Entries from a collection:
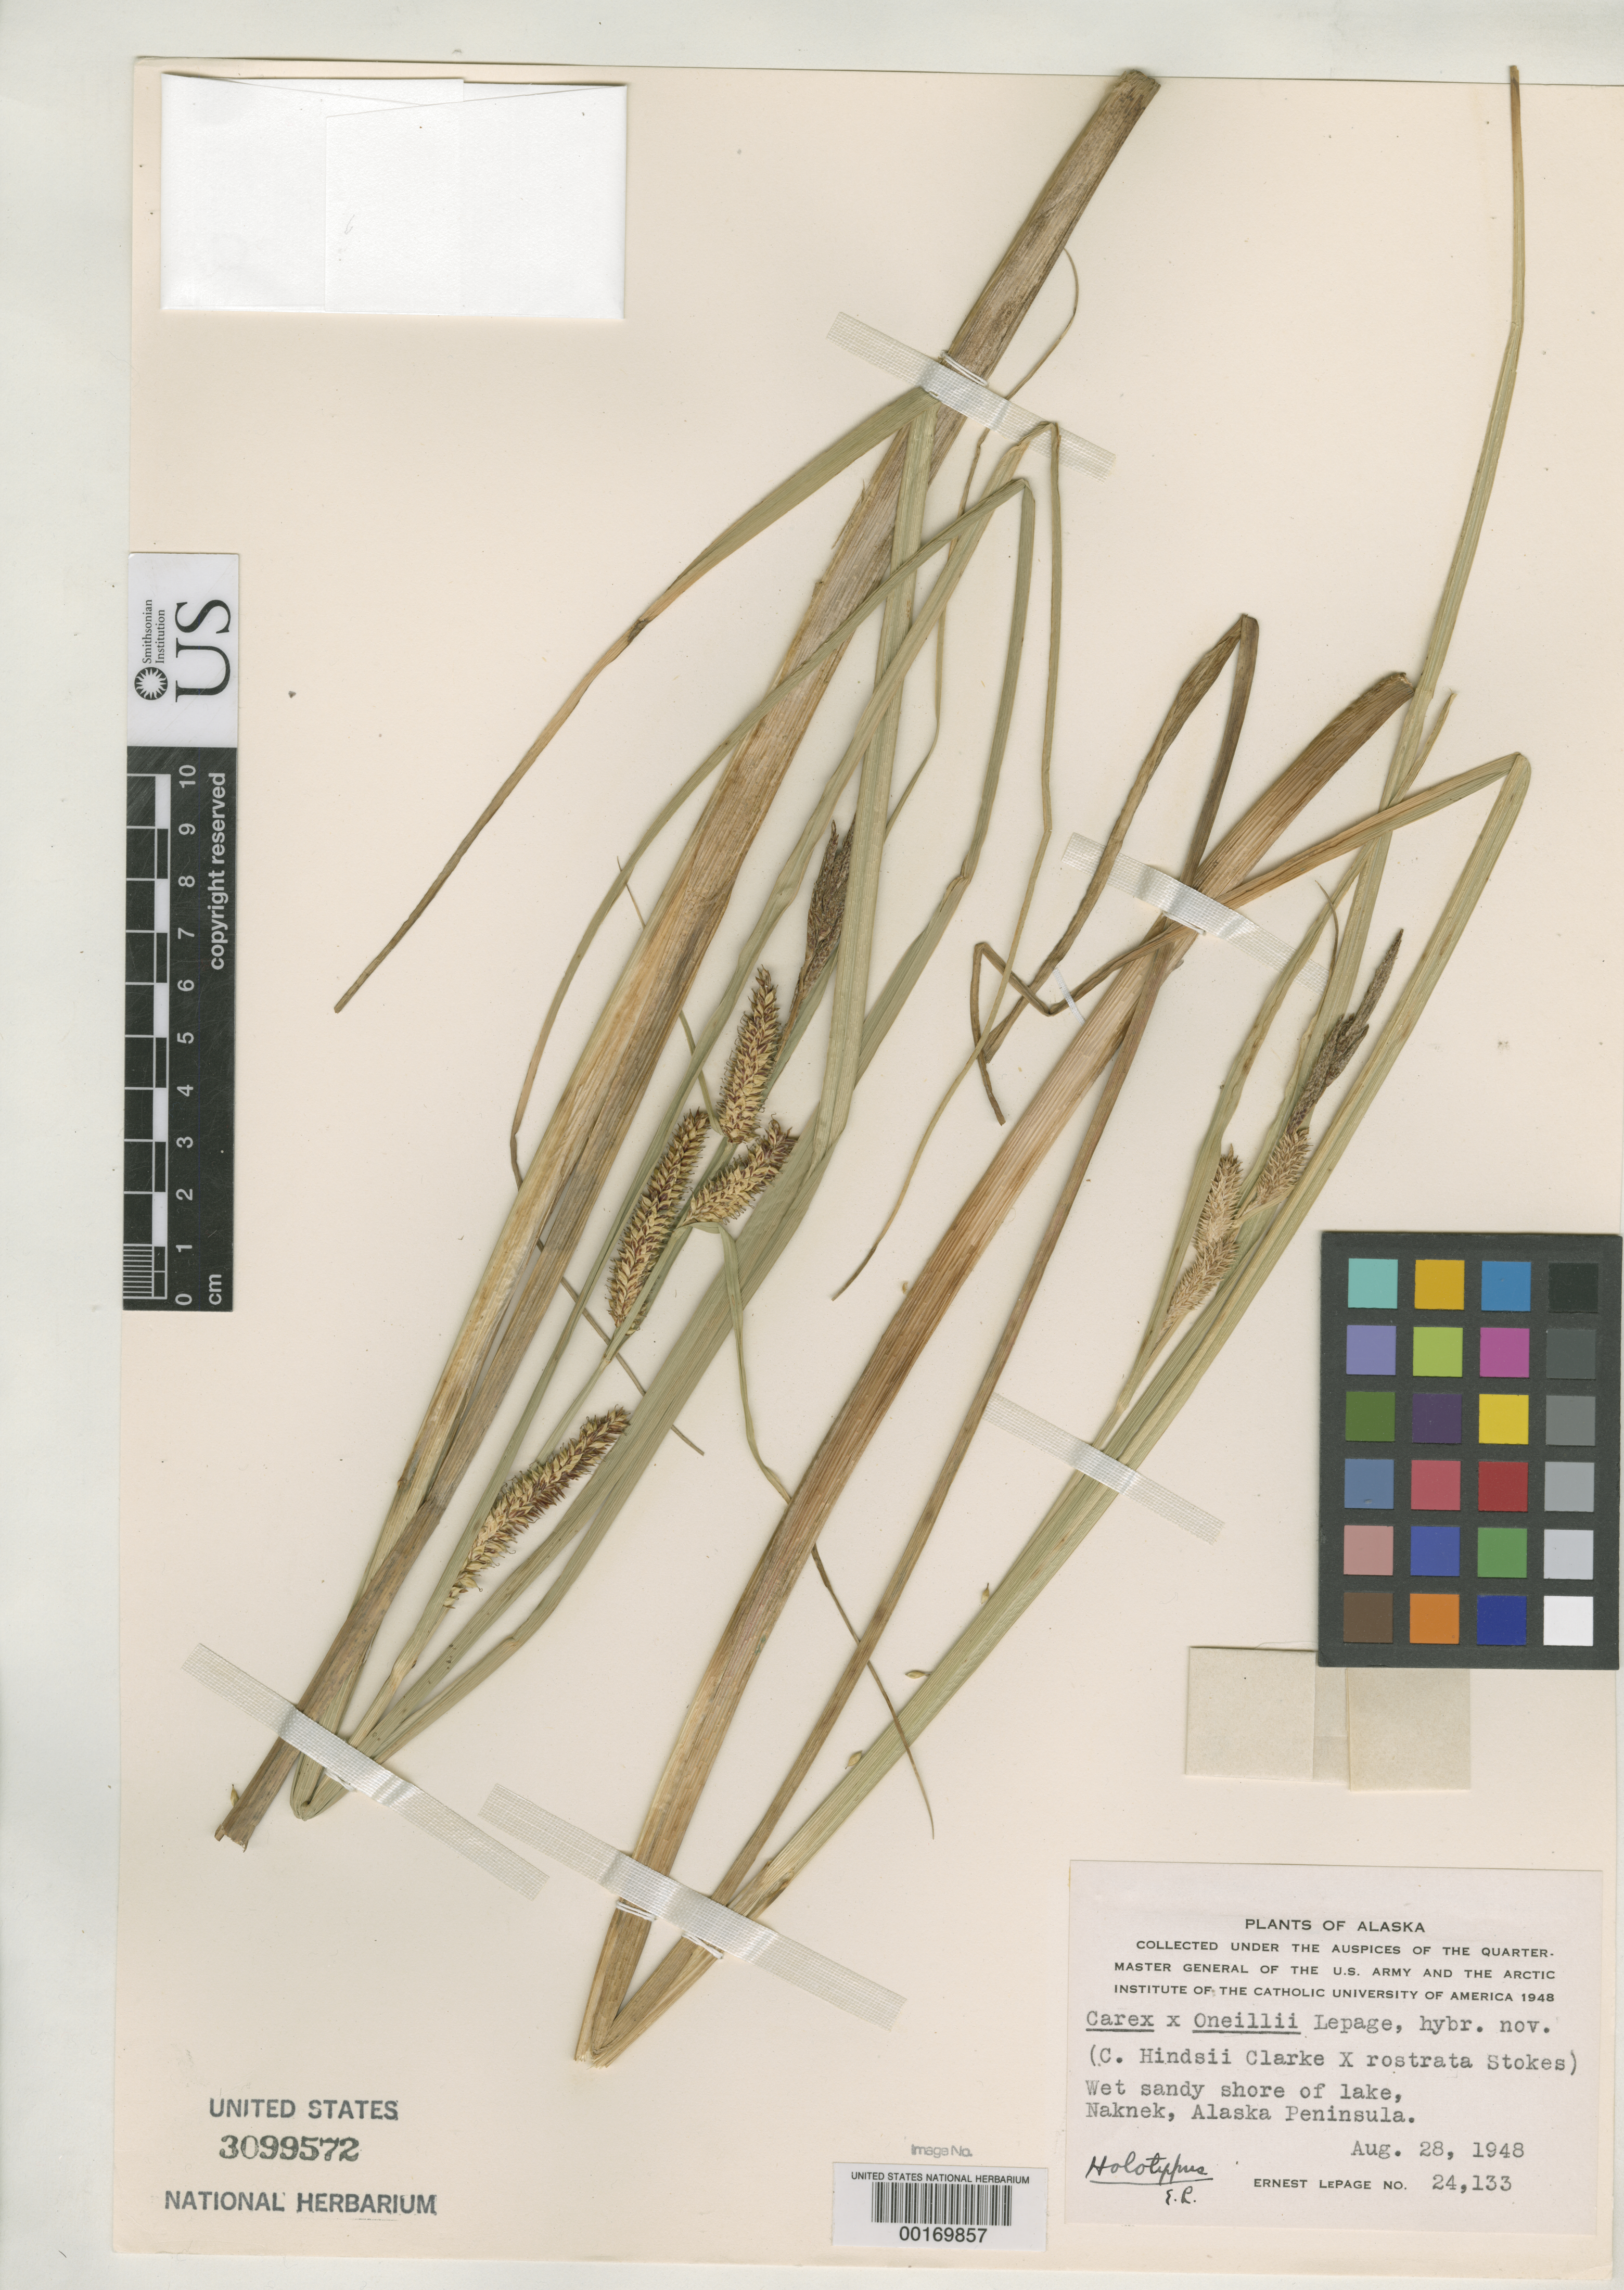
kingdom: Plantae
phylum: Tracheophyta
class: Liliopsida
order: Poales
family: Cyperaceae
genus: Carex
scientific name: Carex x oneillii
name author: Lepage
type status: Holotype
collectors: E. L. Lepage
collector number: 24133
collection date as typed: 28 Aug 1948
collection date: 1948-08-28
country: United States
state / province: Alaska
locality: Western Pacific Coast District, Naknek Peninsula, wet sandy shore of lake.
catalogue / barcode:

**WHAT TO PRODUCE:** Convert the rows above into a JSON list of strings, one string per line, with blank lines skipped and the pictures left out.

**REPLY TO THE TASK:**
[
  "kingdom: Plantae",
  "phylum: Tracheophyta",
  "class: Liliopsida",
  "order: Poales",
  "family: Cyperaceae",
  "genus: Carex",
  "scientific name: Carex x oneillii",
  "name author: Lepage",
  "type status: Holotype",
  "collectors: E. L. Lepage",
  "collector number: 24133",
  "collection date as typed: 28 Aug 1948",
  "collection date: 1948-08-28",
  "country: United States",
  "state / province: Alaska",
  "locality: Western Pacific Coast District, Naknek Peninsula, wet sandy shore of lake.",
  "catalogue / barcode:"
]